As illustrated by Graph 3, the daily volatility of DTP did increase again from its low levels around 2013.³ This did not go unnoticed. Some of our investors understandably worried that this higher volatility would be reflected in deeper drawdowns. As illustrated by Graph 4, this has not been the case.⁴
Of course, theoretically this absence of deeper drawdowns may also be explained by a lack of serious cracks. However, a look at the SG Trend Index tells a different story (see Graph 4). The average trend following program comprising this index even made its deepest drawdown in the past few years.

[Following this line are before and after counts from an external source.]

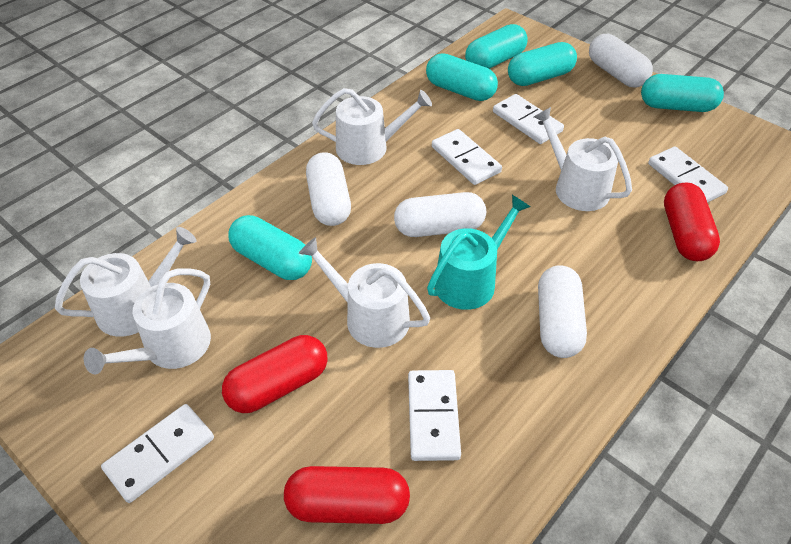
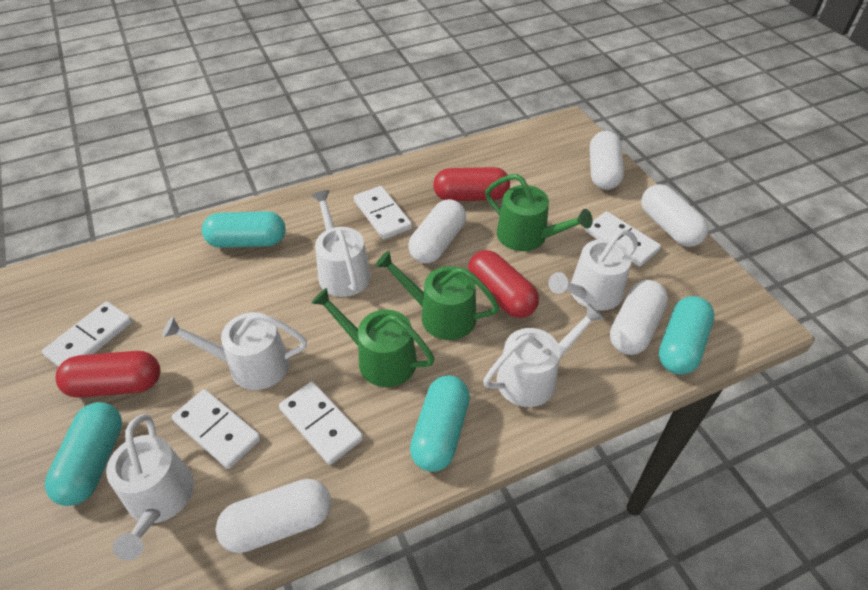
green watering can: none = 0 -> [312,288,435,387] [375,251,499,340] [485,174,593,251] = 3
turquoise capsule: [228,215,312,280] [426,53,498,101] [465,24,527,69] [508,42,577,86] [641,74,724,112] = 5 -> [45,402,122,506] [202,211,286,248] [410,375,470,472] [659,296,714,375] = 4
turquoise watering can: [427,195,530,310] = 1 -> none = 0
white capsule: [306,152,351,226] [394,192,486,237] [538,265,587,358] [589,34,653,87] = 4 -> [216,479,331,553] [408,199,466,263] [590,131,624,190] [610,280,668,355] [641,184,709,247] = 5

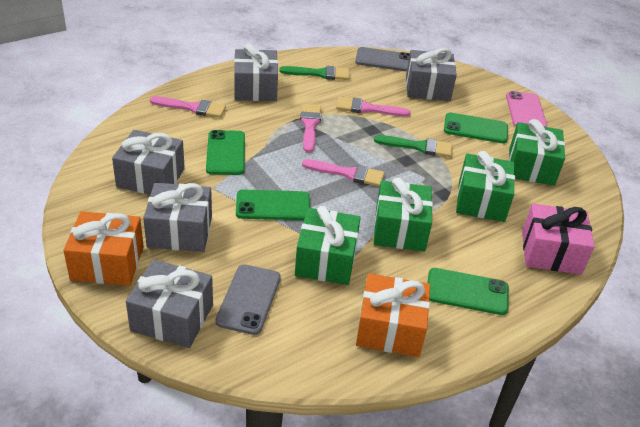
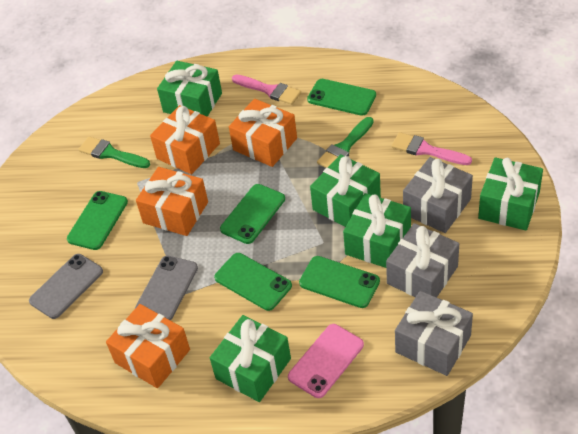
green gift: [295,206,361,285] [374,178,433,251] [456,151,515,222] [509,119,565,186] = 4 -> [157,61,222,117] [210,315,291,402] [310,154,381,227] [343,193,411,268] [478,157,543,230] = 5
green phone: [206,130,245,175] [236,189,310,220] [427,268,509,315] [444,112,508,143] = 4 -> [67,191,128,250] [214,253,292,311] [220,184,285,244] [299,256,380,308] [307,79,376,116] = 5
grey gift: [112,130,185,195] [126,259,213,348] [143,183,212,252] [234,44,278,101] [406,48,457,101] = 5 -> [386,223,459,297] [395,291,473,376] [403,157,473,233] = 3
orange gift: [63,211,144,286] [356,273,430,357] = 2 -> [106,304,190,388] [136,167,208,236] [150,105,220,174] [229,99,297,167] = 4
pink brush: [150,96,226,118] [300,104,321,153] [302,159,384,187] [336,97,411,117] = 4 -> [232,74,301,105] [391,132,472,165] = 2
pink gift: [522,203,595,275] = 1 -> none = 0

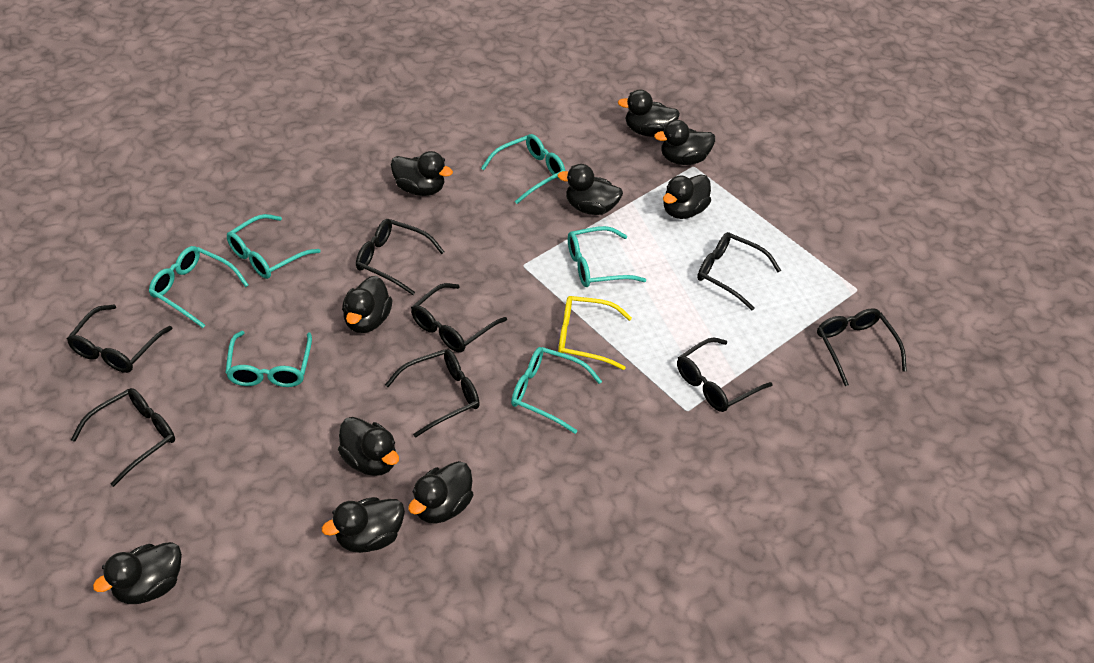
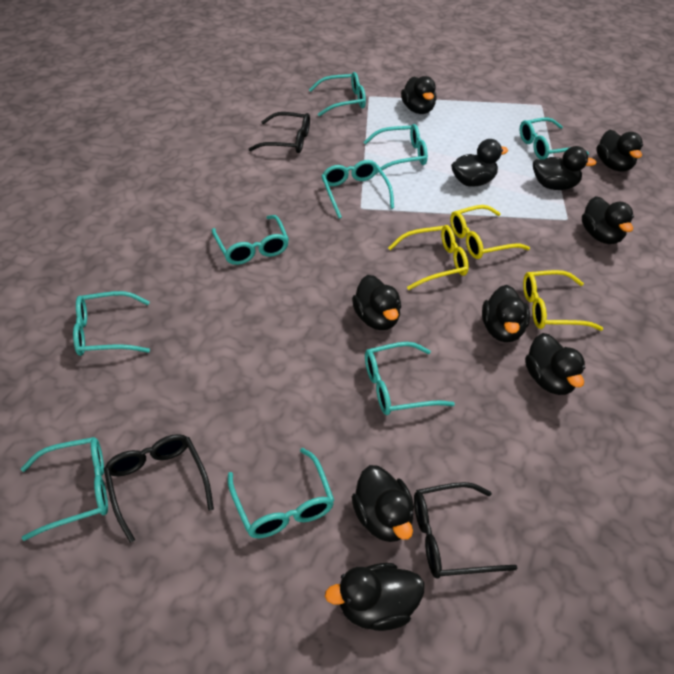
black glasses: [67,305,173,373] [71,388,175,487] [356,219,444,295] [385,349,480,438] [411,283,507,352] [677,338,773,412] [697,232,781,311] [817,308,907,386] = 8 -> [104,434,214,543] [249,112,310,153] [414,482,518,579] = 3
turquoise glasses: [149,246,248,328] [225,331,312,387] [227,214,321,279] [481,134,565,204] [511,347,602,434] [568,226,646,287] = 6 -> [21,437,108,541] [73,291,150,356] [212,215,289,265] [228,448,334,538] [309,72,366,117] [321,160,394,219] [364,124,428,174] [365,342,455,415] [520,117,589,160] = 9
yellow glasses: [558,296,632,370] = 1 -> [388,225,469,290] [450,205,530,259] [523,270,604,331] = 3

And this brings us back to the lesson learned on a frozen Swedish lake. Sharp deep drawdowns can be explained by volatility. Long-running drawdowns with low volatility, however, indicate a fear of volatility and a lack of skill. As such, volatility and drawdowns are not necessarily two sides of the same medal.
¹ For each 250-trading-day period, the total number of trading days (expressed as a percentage) on which the net composite return of DTP – Enhanced Risk (USD) was >1% or <-1% is calculated. The graph shows the resulting time series, exponentially smoothed.
² Volatility is calculated as the total number of trading days (expressed as a percentage) on which the net composite return of DTP – Enhanced Risk (USD) was >1% or <-1% for each 3-year period. The maximum drawdowns are peak-to-valley figures, based on the daily net composite returns of DTP – Enhanced Risk (USD). For the period 2006-2008: 12.95% from 18 January 2007 (peak) through 5 March 2007 (valley); for the period 2011-2013: 15.91% from 4 March 2011 through 6 February 2014.
³ Calculated the same way as the time series in Graph 1.
⁴ Calculated the same way as the statistics in Graph 2. Maximum drawdown DTP for the period 2011-2013: 15.91% from 4 March 2011 (peak) through 6 February 2014 (valley); for the period 2015-2017: 14.12% from 10 August 2016 through 6 July 2017. Maximum drawdown SG Trend Index for the period 2011-2013: 17.67% from 4 November 2010 through 24 March 2014; for the period 2015-2017: 20.51% from 13 April 2015 through 6 July 2017.
All composite performance data of DTP presented in this article should be viewed in conjunction with the explanatory notes, which are an integral part of these performance data.
All SG Trend Index performance data should be viewed in conjunction with the description of indices used.
THE VALUE OF YOUR INVESTMENT CAN FLUCTUATE. PAST PERFORMANCE IS NOT NECESSARILY INDICATIVE OF FUTURE RESULTS.